[START]

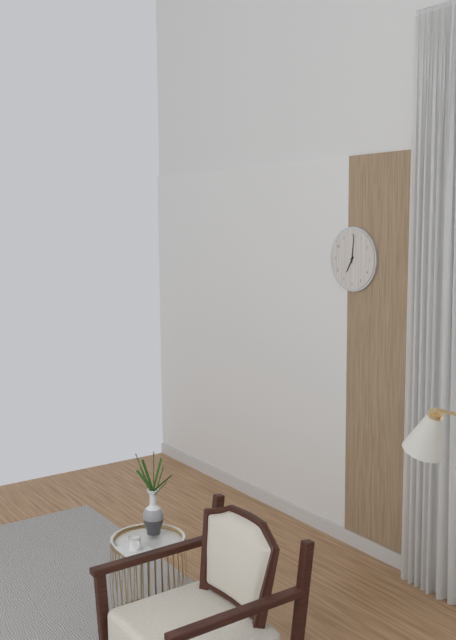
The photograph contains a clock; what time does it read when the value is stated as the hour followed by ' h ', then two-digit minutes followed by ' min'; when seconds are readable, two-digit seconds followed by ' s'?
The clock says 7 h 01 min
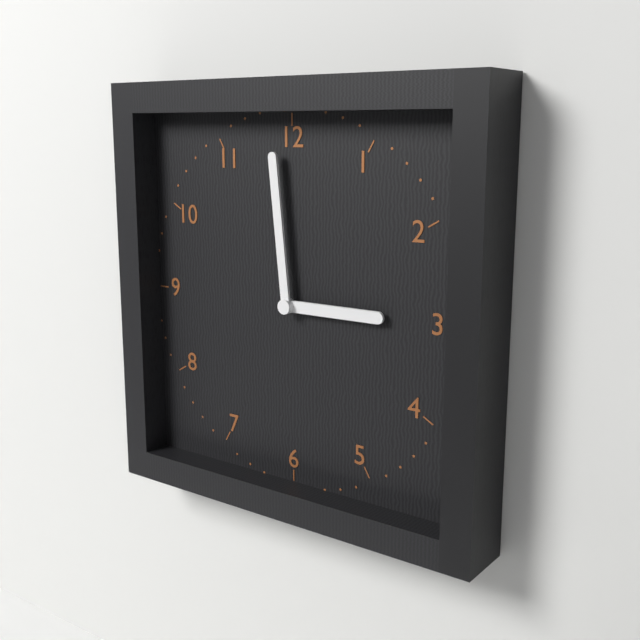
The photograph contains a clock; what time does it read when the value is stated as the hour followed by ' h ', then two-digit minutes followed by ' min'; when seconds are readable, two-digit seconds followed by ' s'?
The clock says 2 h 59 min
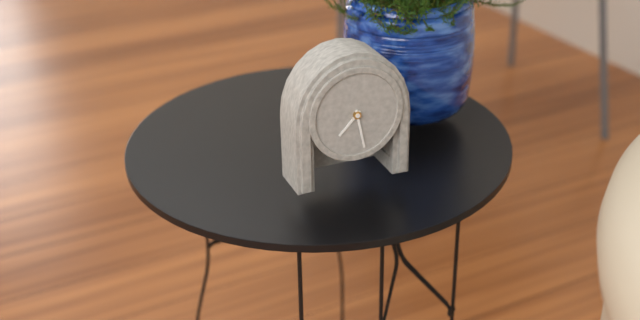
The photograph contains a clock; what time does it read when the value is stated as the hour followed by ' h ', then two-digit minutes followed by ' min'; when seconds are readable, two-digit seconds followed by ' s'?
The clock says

[END]

Copy out the listing above with every "The clock says" changed to "The time shown is" and nothing else altered. Omit the pictures from your copy.

The photograph contains a clock; what time does it read when the value is stated as the hour followed by ' h ', then two-digit minutes followed by ' min'; when seconds are readable, two-digit seconds followed by ' s'?
The time shown is 7 h 01 min
The photograph contains a clock; what time does it read when the value is stated as the hour followed by ' h ', then two-digit minutes followed by ' min'; when seconds are readable, two-digit seconds followed by ' s'?
The time shown is 2 h 59 min
The photograph contains a clock; what time does it read when the value is stated as the hour followed by ' h ', then two-digit minutes followed by ' min'; when seconds are readable, two-digit seconds followed by ' s'?
The time shown is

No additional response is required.